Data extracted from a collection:
----

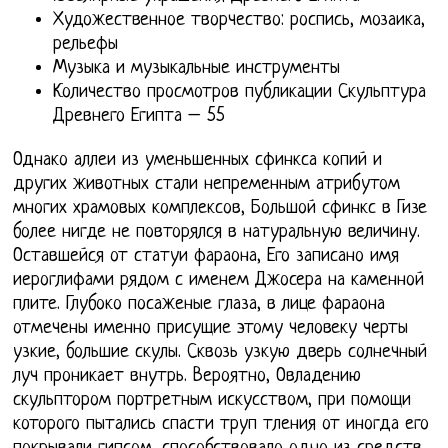
Художественное творчество: роспись, мозаика,
рельефы
Музыка и музыкальные инструменты
Количество просмотров публикации Скульптура
Древнего Египта – 55
Однако аллеи из уменьшенных сфинкса копий и
других животных стали непременным атрибутом
многих храмовых комплексов, Большой сфинкс в Гизе
более нигде не повторялся в натуральную величину.
Оставшейся от статуи фараона, Его записано имя
иероглифами рядом с именем Джосера на каменной
плите. Глубоко посаженые глаза, в лице фараона
отмечены именно присущие этому человеку черты
узкие, большие скулы. Сквозь узкую дверь солнечный
луч проникает внутрь. Вероятно, Овладению
скульптором портретным искусством, при помощи
которого пытались спасти труп тления от иногда его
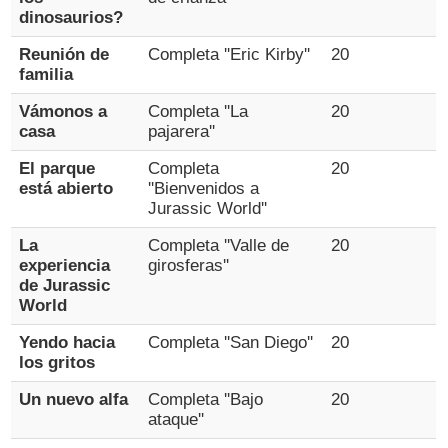
dinosaurios?
Reunión de
Completa ''Eric Kirby''
20
familia
Vámonos a
Completa ''La
20
casa
pajarera''
El parque
Completa
20
está abierto
''Bienvenidos a
Jurassic World''
La
Completa ''Valle de
20
experiencia
girosferas''
de Jurassic
World
Yendo hacia
Completa ''San Diego''
20
los gritos
Un nuevo alfa
Completa ''Bajo
20
ataque''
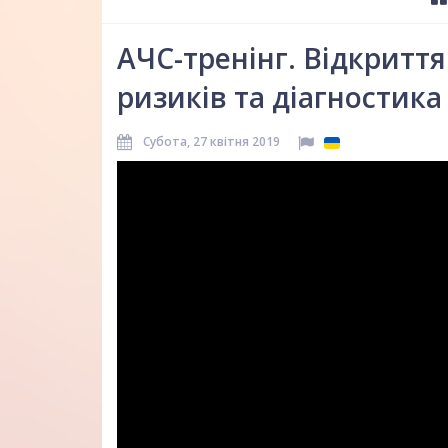
АЧС-тренінг. Відкриття.
ризиків та діагностика 
Субота, 27 квітня 2019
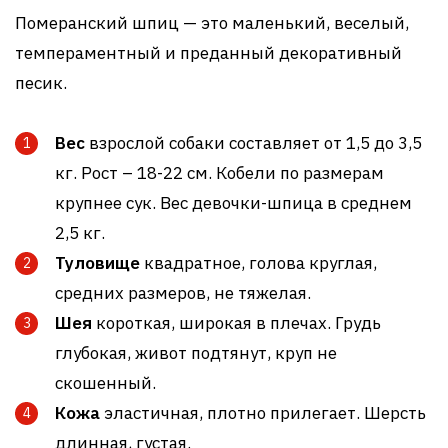
Померанский шпиц — это маленький, веселый,
темпераментный и преданный декоративный
песик.
Вес
взрослой собаки составляет от 1,5 до 3,5
кг. Рост – 18-22 см. Кобели по размерам
крупнее сук. Вес девочки-шпица в среднем
2,5 кг.
Туловище
квадратное, голова круглая,
средних размеров, не тяжелая.
Шея
короткая, широкая в плечах. Грудь
глубокая, живот подтянут, круп не
скошенный.
Кожа
эластичная, плотно прилегает. Шерсть
длинная, густая.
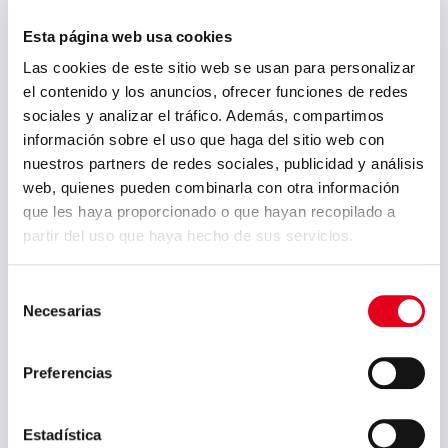
Esta página web usa cookies
Las cookies de este sitio web se usan para personalizar
el contenido y los anuncios, ofrecer funciones de redes
sociales y analizar el tráfico. Además, compartimos
información sobre el uso que haga del sitio web con
nuestros partners de redes sociales, publicidad y análisis
web, quienes pueden combinarla con otra información
que les haya proporcionado o que hayan recopilado a
partir del uso que haya hecho de sus servicios.
Selección
Necesarias
de
consentimiento
Preferencias
Estadística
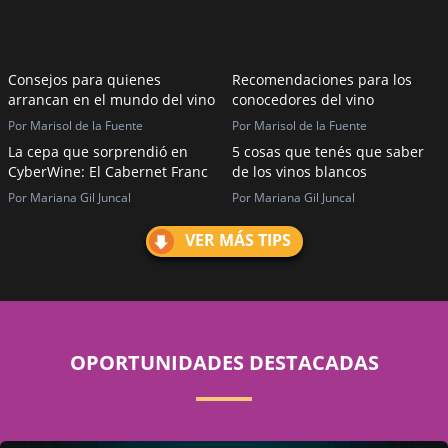
Consejos para quienes
Recomendaciones para los
arrancan en el mundo del vino
conocedores del vino
Por Marisol de la Fuente
Por Marisol de la Fuente
La cepa que sorprendió en
5 cosas que tenés que saber
CyberWine: El Cabernet Franc
de los vinos blancos
Por Mariana Gil Juncal
Por Mariana Gil Juncal
VER MÁS TIPS
OPORTUNIDADES DESTACADAS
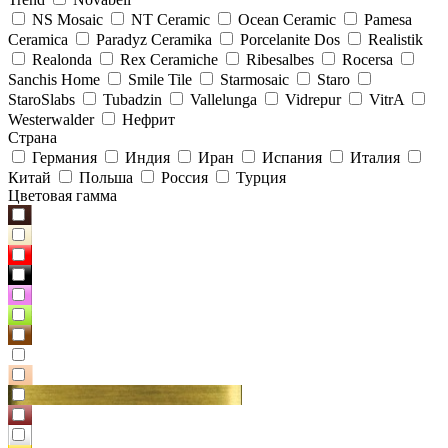
NS Mosaic
NT Ceramic
Ocean Ceramic
Pamesa
Ceramica
Paradyz Сeramika
Porcelanite Dos
Realistik
Realonda
Rex Ceramiche
Ribesalbes
Rocersa
Sanchis Home
Smile Tile
Starmosaic
Staro
StaroSlabs
Tubadzin
Vallelunga
Vidrepur
VitrA
Westerwalder
Нефрит
Страна
Германия
Индия
Иран
Испания
Италия
Китай
Польша
Россия
Турция
Цветовая гамма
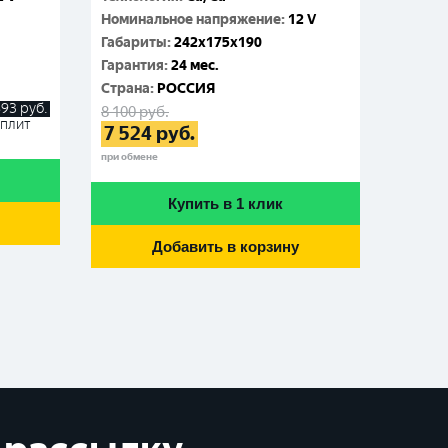
Номинальное напряжение
:
12 V
Номин
Габариты
:
242x175x190
Габар
Гарантия
:
24 мес.
Гаран
Cтрана
:
РОССИЯ
Cтран
893
руб.
8 100
руб.
7 300
р
Сплит
7 524
руб.
6 76
при обмене
при обме
Купить в 1 клик
Добавить в корзину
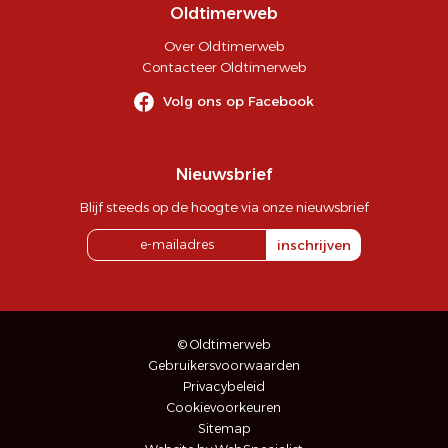
Oldtimerweb
Over Oldtimerweb
Contacteer Oldtimerweb
Volg ons op Facebook
Nieuwsbrief
Blijf steeds op de hoogte via onze nieuwsbrief
inschrijven
© Oldtimerweb
Gebruikersvoorwaarden
Privacybeleid
Cookievoorkeuren
Sitemap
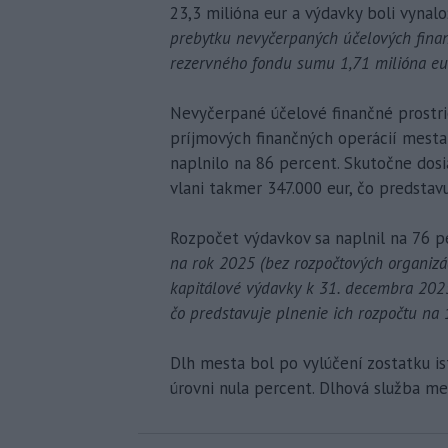
23,3 milióna eur a výdavky boli vynalo
prebytku nevyčerpaných účelových finan
rezervného fondu sumu 1,71 milióna eur
Nevyčerpané účelové finančné prostr
príjmových finančných operácií mesta
naplnilo na 86 percent. Skutočne dos
vlani takmer 347.000 eur, čo predstav
Rozpočet výdavkov sa naplnil na 76 p
na rok 2025 (bez rozpočtových organizác
kapitálové výdavky k 31. decembra 202
čo predstavuje plnenie ich rozpočtu na 
Dlh mesta bol po vylúčení zostatku is
úrovni nula percent. Dlhová služba me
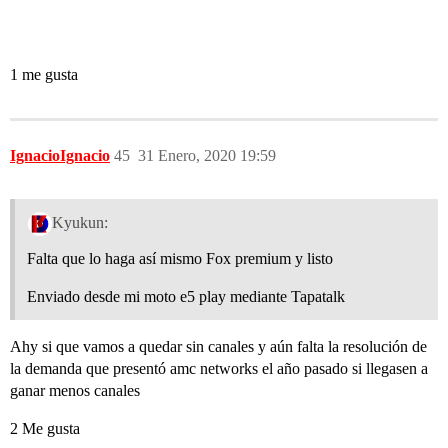
1 me gusta
IgnacioIgnacio
45
31 Enero, 2020 19:59
Kyukun:
Falta que lo haga así mismo Fox premium y listo
Enviado desde mi moto e5 play mediante Tapatalk
Ahy si que vamos a quedar sin canales y aún falta la resolución de
la demanda que presentó amc networks el año pasado si llegasen a
ganar menos canales
2 Me gusta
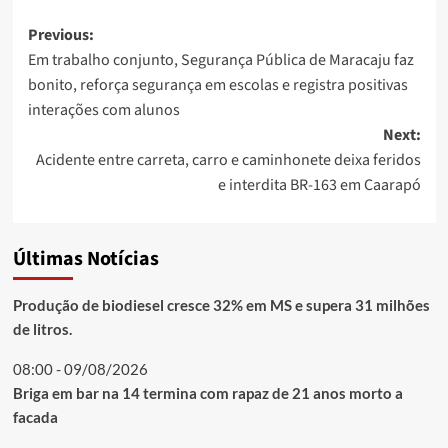
Post
Previous:
Em trabalho conjunto, Segurança Pública de Maracaju faz
navigation
bonito, reforça segurança em escolas e registra positivas
interações com alunos
Next:
Acidente entre carreta, carro e caminhonete deixa feridos
e interdita BR-163 em Caarapó
Últimas Notícias
Produção de biodiesel cresce 32% em MS e supera 31 milhões
de litros.
08:00 - 09/08/2026
Briga em bar na 14 termina com rapaz de 21 anos morto a
facada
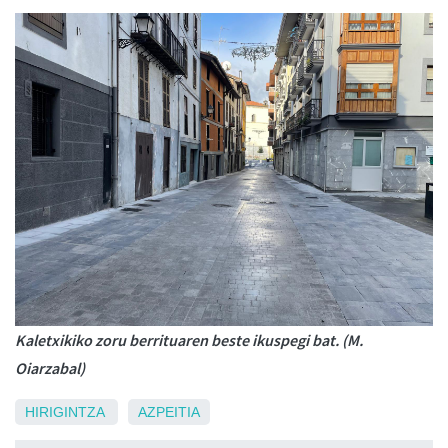
Kaletxikiko zoru berrituaren beste ikuspegi bat. (M.
Oiarzabal)
HIRIGINTZA
AZPEITIA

----

BRIEF:
Reproduce every line from the entries that holds the word "mesta".

WRITTEN ANSWER:
príjmových finančných operácií mesta
Dlh mesta bol po vylúčení zostatku is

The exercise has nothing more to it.